Only the text belongs in the answer: every line of the records below, transcribed exactly.
####
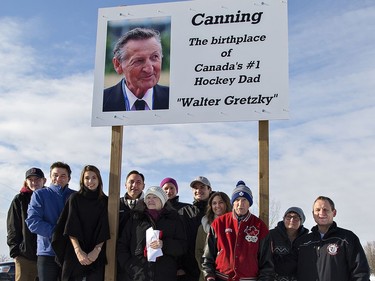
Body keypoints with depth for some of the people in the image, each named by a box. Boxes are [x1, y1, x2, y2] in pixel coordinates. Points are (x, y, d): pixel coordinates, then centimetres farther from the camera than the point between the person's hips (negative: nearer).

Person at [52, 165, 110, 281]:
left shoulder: (105, 201, 7)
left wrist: (97, 250, -12)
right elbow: (71, 228, -4)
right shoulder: (75, 198, 3)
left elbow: (104, 230, 2)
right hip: (75, 253, -1)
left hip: (97, 254, 1)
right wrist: (78, 251, -16)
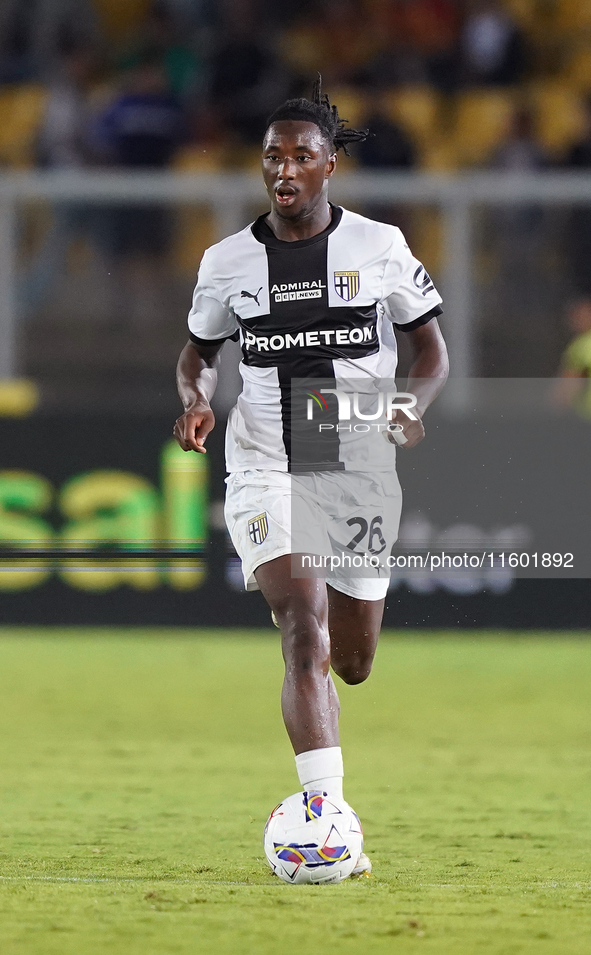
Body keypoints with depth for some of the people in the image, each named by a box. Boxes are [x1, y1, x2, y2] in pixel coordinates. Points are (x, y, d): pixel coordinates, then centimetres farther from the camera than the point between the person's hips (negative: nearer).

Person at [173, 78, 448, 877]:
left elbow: (433, 351, 5)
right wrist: (195, 399, -7)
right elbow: (198, 350, 15)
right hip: (267, 472, -1)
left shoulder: (379, 248, -1)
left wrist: (411, 409, -15)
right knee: (306, 631, -22)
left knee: (352, 663, 11)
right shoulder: (230, 262, 2)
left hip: (360, 472, 1)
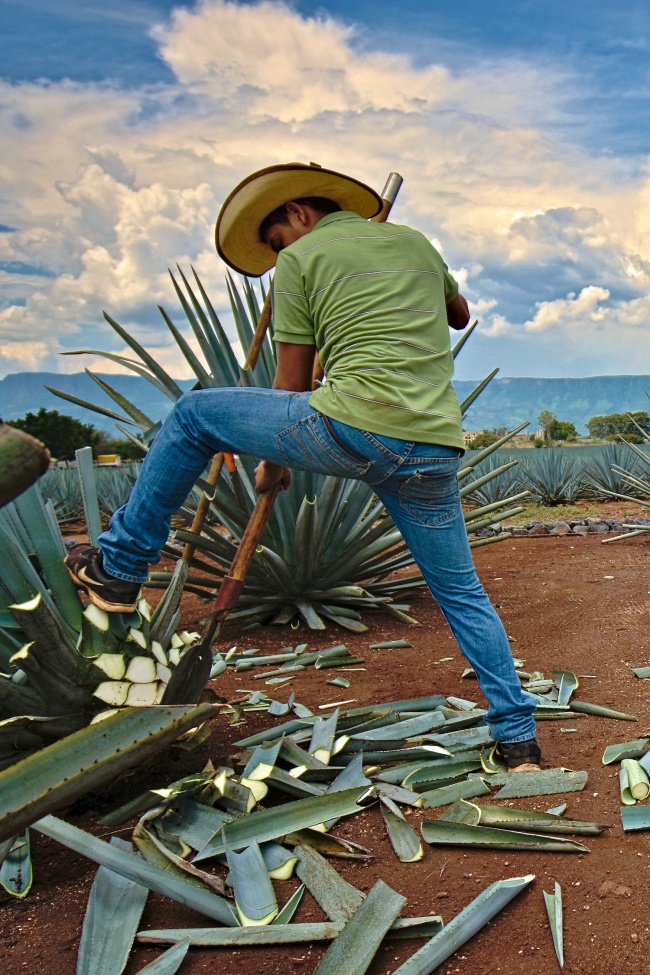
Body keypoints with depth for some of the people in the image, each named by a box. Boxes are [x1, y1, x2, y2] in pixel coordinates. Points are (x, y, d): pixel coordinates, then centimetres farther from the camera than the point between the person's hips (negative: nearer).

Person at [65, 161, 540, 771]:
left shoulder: (300, 257, 8)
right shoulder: (415, 242, 23)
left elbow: (292, 388, 8)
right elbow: (460, 314, 42)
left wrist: (272, 462, 22)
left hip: (352, 428, -5)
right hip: (435, 448, 6)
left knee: (193, 415, 13)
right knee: (461, 594, 21)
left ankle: (120, 567, 21)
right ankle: (517, 737, 25)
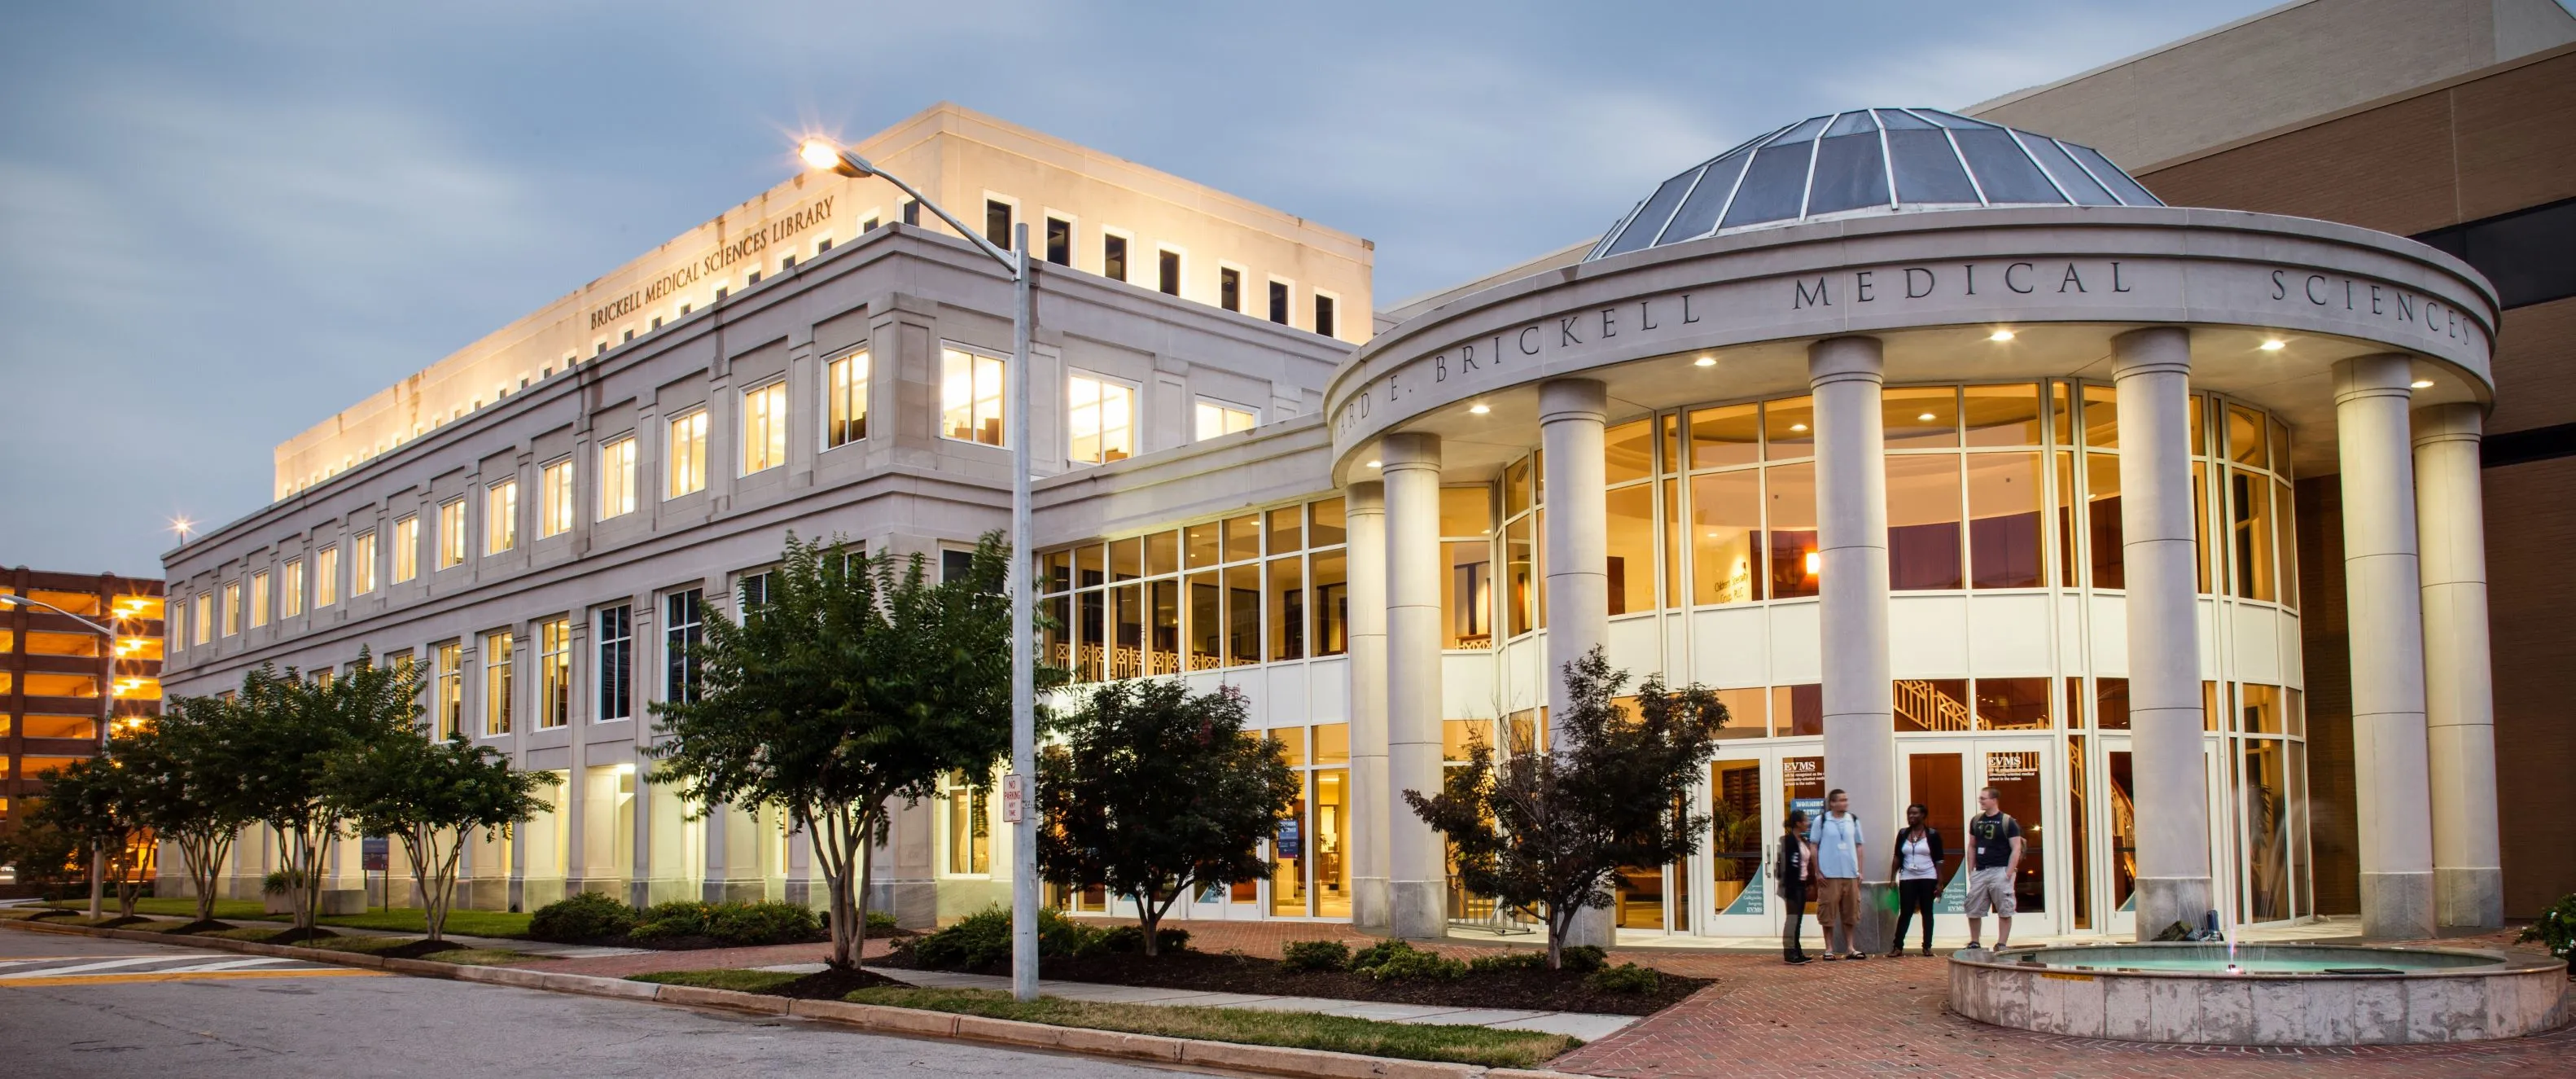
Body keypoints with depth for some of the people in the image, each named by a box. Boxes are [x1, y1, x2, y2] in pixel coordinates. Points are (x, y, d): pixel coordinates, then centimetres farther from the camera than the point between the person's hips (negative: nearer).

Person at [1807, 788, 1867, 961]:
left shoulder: (1853, 821, 8)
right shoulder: (1821, 821, -2)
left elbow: (1858, 847, 13)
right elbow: (1814, 846, 1)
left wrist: (1860, 871, 7)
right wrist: (1817, 872, -5)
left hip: (1850, 874, 4)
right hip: (1829, 875, -3)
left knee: (1850, 912, 8)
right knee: (1829, 912, -1)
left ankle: (1850, 948, 17)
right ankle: (1829, 949, 7)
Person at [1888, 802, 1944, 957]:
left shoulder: (1933, 834, -2)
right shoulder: (1903, 834, 7)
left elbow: (1938, 860, -2)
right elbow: (1897, 857, 9)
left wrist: (1940, 882, -6)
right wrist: (1893, 878, 4)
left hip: (1927, 879, -2)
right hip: (1907, 879, 2)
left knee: (1927, 912, 5)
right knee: (1905, 913, 0)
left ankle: (1927, 947, 9)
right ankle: (1898, 946, -1)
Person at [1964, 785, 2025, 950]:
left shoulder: (2008, 822, -4)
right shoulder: (1976, 821, 11)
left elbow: (2016, 848, -7)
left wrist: (2009, 873, -14)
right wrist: (1970, 871, 11)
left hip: (2000, 871, -5)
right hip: (1980, 872, 5)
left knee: (2004, 911, -2)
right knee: (1973, 910, 5)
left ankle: (2002, 944, 4)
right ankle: (1974, 943, 17)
####
# [Output of the task]
Body keypoints with depth for some of the people in the image, each named by a box. Boxes are [x1, y1, x2, y2] in pixel coordinates. Points are (x, y, d): pixel coordinates, then centimetres farther from the camera than the point between the person's hips (negative: nearer).

Person at [52, 165, 110, 281]:
left shoulder: (105, 201, 7)
left wrist: (97, 250, -12)
right elbow: (71, 228, -4)
right shoulder: (75, 198, 3)
left elbow: (104, 230, 2)
right hip: (75, 253, -1)
left hip: (97, 254, 1)
right wrist: (78, 251, -16)
Body keypoints with depth for some of the people in the image, each named by a box. Boxes are [x1, y1, x2, y2] in pixel coordinates. Points are (x, y, d): pixel coordinates, then centimetres farther from the camera than the point between the person's hips (negative: nearer).

Person at [173, 78, 448, 877]:
left elbow: (433, 351, 5)
right wrist: (195, 399, -7)
right elbow: (198, 350, 15)
right hip: (267, 472, -1)
left shoulder: (379, 248, -1)
left wrist: (411, 409, -15)
right knee: (306, 631, -22)
left knee: (352, 663, 11)
right shoulder: (230, 262, 2)
left hip: (360, 472, 1)
Body keypoints with depth for some of the people in the image, each named by a box. Boxes are [x1, y1, x2, y2] in pixel coordinates. Points are (x, y, d): pixel coordinates, then centimetres farther from the camera than the point between the person's hips (negative: nearer).

Person at [65, 161, 540, 771]:
left shoulder: (300, 257, 8)
right shoulder: (415, 242, 23)
left elbow: (292, 388, 8)
right elbow: (460, 314, 42)
left wrist: (272, 462, 22)
left hip: (352, 428, -5)
right hip: (435, 448, 6)
left knee: (193, 415, 13)
right knee: (461, 594, 21)
left ankle: (120, 567, 21)
right ankle: (517, 737, 25)
Body keypoints with depth for some of the people in the image, each named by a box. Boxes are [x1, y1, x2, y2] in pixel coordinates. Points are (x, y, d): pixel coordinates, then centimetres farther from the camera than the point between the person's hips (negative: nearer).

Person at [1807, 788, 1867, 961]:
left shoulder: (1853, 821, 8)
right shoulder: (1821, 821, -2)
left elbow: (1858, 847, 13)
right elbow: (1814, 846, 1)
left wrist: (1860, 871, 7)
right wrist: (1817, 872, -5)
left hip: (1850, 874, 4)
right hip: (1829, 875, -3)
left knee: (1850, 912, 8)
right knee: (1829, 912, -1)
left ankle: (1850, 948, 17)
right ankle: (1829, 949, 7)
Person at [1888, 802, 1944, 957]:
left shoulder: (1933, 834, -2)
right shoulder: (1903, 834, 7)
left elbow: (1938, 860, -2)
right elbow: (1897, 857, 9)
left wrist: (1940, 882, -6)
right wrist: (1893, 878, 4)
left hip: (1927, 879, -2)
right hip: (1907, 879, 2)
left knee: (1927, 912, 5)
right knee: (1905, 913, 0)
left ankle: (1927, 947, 9)
right ankle: (1898, 946, -1)
Person at [1964, 785, 2025, 950]:
left shoulder: (2008, 822, -4)
right shoulder: (1976, 821, 11)
left elbow: (2016, 848, -7)
left wrist: (2009, 873, -14)
right wrist: (1970, 871, 11)
left hip: (2000, 871, -5)
right hip: (1980, 872, 5)
left knee: (2004, 911, -2)
right knee: (1973, 910, 5)
left ankle: (2002, 944, 4)
right ankle: (1974, 943, 17)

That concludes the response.